DART had many TOD projects announced during construction, but only a few were built prior to the opening of the stations. There.has been completed (work, live, play) TOd projects completed near DART stations, and there's more coming.

Here's a list of stations with completed TOD projects:
Downtown Carrolton, Farmers Branch, Inwood/Love Field, Medical District/Parkland, Deep Ellum, Baylor Medical Center, Cityplace/Uptown, Mockingbird, Lake Highlands, Downtown Garland, Downtown Rowlette, Park Lane, Spring Valley, Galatyn Park, CityLine/Bush, Downtown Plano, and Las Colinas Urban Center.

Other projects are being planned and will be built in the future.

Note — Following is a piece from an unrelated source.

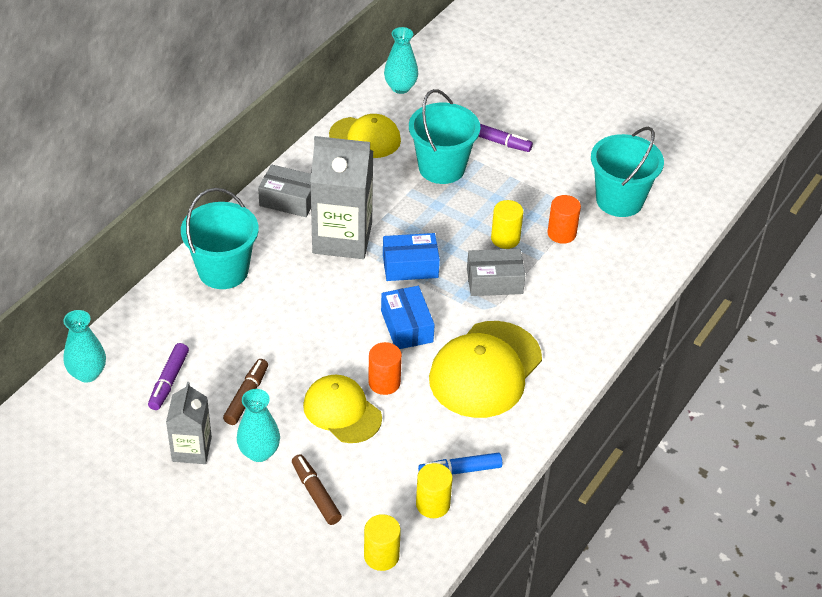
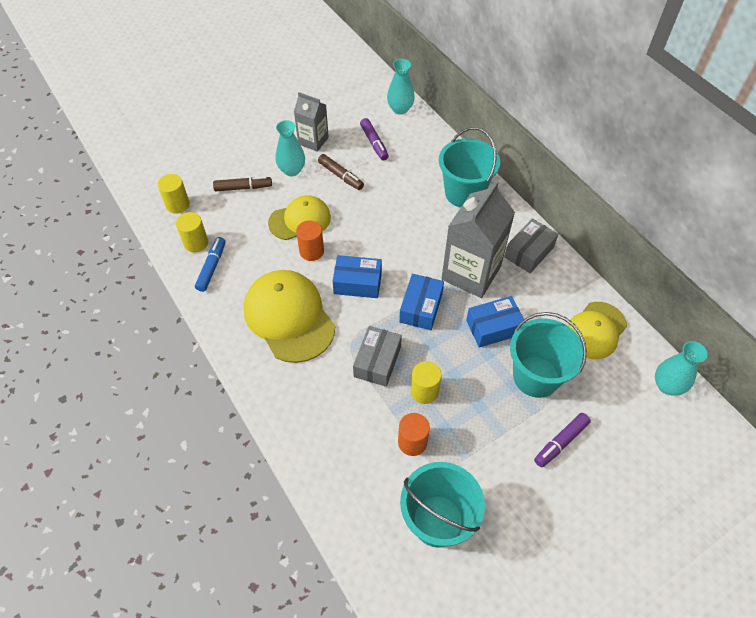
camera: 115 degrees right, 10 degrees up
(169, 381) = (374, 143): purple marker -> purple marker turned 150 degrees counterclockwise
(403, 207) = (493, 327): none -> blue box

When you are discussing developments owned, financed, and built by private developers, each project is implemented at its own pace, not all will be implemented fast. This is near light rail. Lines with peak hours head ways every 10 minutes. Austin's Red Line peak hours head ways are every 20 to 30 minutes, twice the head ways of DART. With less rail traffic, developments near train stations will happen slower in Austin.

Last edited by electricron; Aug 3, 2016 at 1:44 AM.